Auch eine rechtsextreme Partei tritt zur Wahl an: die ĽSNS (Ľudová strana – Naše Slovensko, Deutsch: "Volkspartei – Unsere Slowakei") von Parteichef Marian Kotleba, die seit 2016 im Parlament vertreten ist. 2019 war ein zwei Jahre dauerndes Verbotsverfahren gegen die rechtsextreme Gruppierung gescheitert, da das Gericht nicht genügend Beweise für Verstöße gegen die demokratische Grundordnung sah. Kotleba wird darüber hinaus vorgeworfen, auf einer Gedenkfeier für Jozef Tiso, der als Präsident der slowakischen Präsidialdiktatur geherrscht und mit Adolf Hitler kooperiert hatte, Codes aus der Neonazi-Szene verwendet zu haben.
Auch die populistische Protestpartei Sme Rodina (Deutsch: Wir sind eine Familie), die KDH (Kresťanskodemokratické hnutie, Deutsch: Christdemokratische Bewegung) und die Dobrá Vol‘ba (Deutsch: Gute Wahl) haben den Umfragen zufolge Chancen, die Fünfprozenthürde zu überwinden. Während die Sme Rodina etwa ein Recht auf Mindestwohnraum schaffen und Schülerinnen und Schülern kostenlose Tickets für den Nahverkehr zur Verfügung stellen will, spricht sich die KDH unter anderem für ein traditionelles Familienmodell und die Förderung von Familienunternehmen aus. Die Dobrá Vol’ba will sich unter anderem für niedrigere Mieten und den Ausbau regionaler Krankenhäuser einsetzen.
Was sind die wichtigsten Themen im Wahlkampf?
Die Morde an Kuciak und dessen Verlobter wirken bis heute nach. So sind die Bekämpfung von korrupten Strukturen und die Debatte um die Unabhängigkeit der Justiz zentrale Themen des Wahlkampfs. Auch der Aufstieg des Rechtsextremismus durch den zunehmenden Zuspruch für die ĽSNS wird diskutiert, wiederholt kam es deswegen zu Protesten. Bisher schließen alle Parteien eine Koalition mit der ĽSNS aus.
Parallel zum Wahlkampf findet der Prozess zu den Morden an Kuciak und Kusnírová statt. Als Auftraggeber ist der Geschäftsmann Marian Kočner angeklagt, der gute Kontakte zu Polizei, Justiz und der Smer-SD unterhalten und sich von Kuciaks Recherchen bedroht gefühlt haben soll.
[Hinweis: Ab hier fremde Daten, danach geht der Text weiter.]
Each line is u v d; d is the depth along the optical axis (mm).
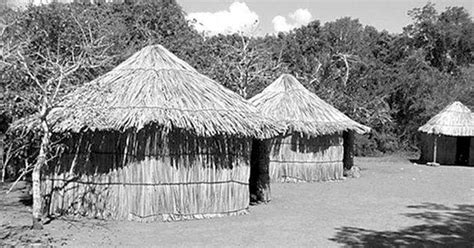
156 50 13516
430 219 12594
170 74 12898
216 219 12062
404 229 11398
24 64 11242
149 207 11539
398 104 38125
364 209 13930
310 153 20391
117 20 25281
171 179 11773
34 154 13766
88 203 12062
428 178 22094
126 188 11727
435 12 42969
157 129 11562
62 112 12047
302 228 11273
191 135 11961
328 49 39688
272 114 20062
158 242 9742
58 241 9703
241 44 29594
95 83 12633
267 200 14875
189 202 11992
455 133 28672
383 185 19359
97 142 12039
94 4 28859
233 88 25297
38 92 12719
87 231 10547
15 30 15359
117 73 13078
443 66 43125
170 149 11773
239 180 12828
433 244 10016
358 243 9984
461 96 36469
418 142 37438
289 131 20031
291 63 39500
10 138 14711
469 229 11469
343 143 22734
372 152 36438
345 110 32438
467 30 42094
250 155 14281
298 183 19766
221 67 25391
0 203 13977
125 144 11750
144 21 29094
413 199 15938
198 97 12531
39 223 10703
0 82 12148
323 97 31109
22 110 13008
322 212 13328
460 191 18016
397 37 43719
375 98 35969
Der Mörder, ein 37-jähriger Ex-Soldat, hat die Tat mittlerweile gestanden. Er belastet Kočner und eine seiner Mitarbeiterinnen. Beide streiten eine Beteiligung ab.
Wer könnte nach der Wahl regieren?
Seit der Wahl 2006 war die Smer-SD die dominierende politische Kraft im Land. Im Jahr 2012 erreichte sie 44,4 Prozent der Stimmen und damit die absolute Mehrheit der Sitze im Nationalrat. Bereits mit der Wahl 2016 begann eine Zersplitterung der Parteienlandschaft in der Slowakei. Kamen damals die Sozialdemokraten noch auf 28,3 Prozent, so sehen jüngste Umfragen die Smer-SD als stärkste Kraft bei weniger als 20 Prozent der Stimmen, nur knapp vor OĽaNO. Mit dem Bündnis PS und der Partei Za l’udi könnten darüber hinaus zwei Gruppierungen jeweils auf bis zu zehn Prozent der Stimmen kommen, die bisher nicht im Nationalrat vertreten sind. Insgesamt ist nach aktuellen Umfragen zu erwarten, dass der neu gewählte Nationalrat aus sechs bis elf Parteien bestehen könnte.
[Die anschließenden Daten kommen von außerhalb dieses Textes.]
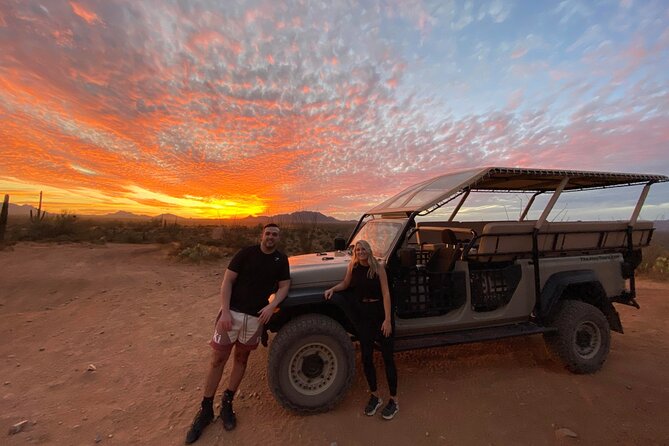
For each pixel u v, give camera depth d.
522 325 4.30
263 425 3.21
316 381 3.44
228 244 18.78
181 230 31.28
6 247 15.97
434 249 4.73
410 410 3.40
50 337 5.57
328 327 3.42
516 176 4.38
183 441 3.00
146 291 8.89
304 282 3.66
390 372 3.31
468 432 3.05
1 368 4.43
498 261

Nicht nur diese mögliche Zersplitterung des Parlaments, sondern auch das Abschneiden der ĽSNS könnte eine entscheidende Rolle für die Regierungsbildung spielen. Ob und wie man mit den Rechtsextremen, die Umfragen zufolge auf mehr als zehn Prozent der Stimmen hoffen können, kooperieren darf, ist Gegenstand einer heftigen Kontroverse.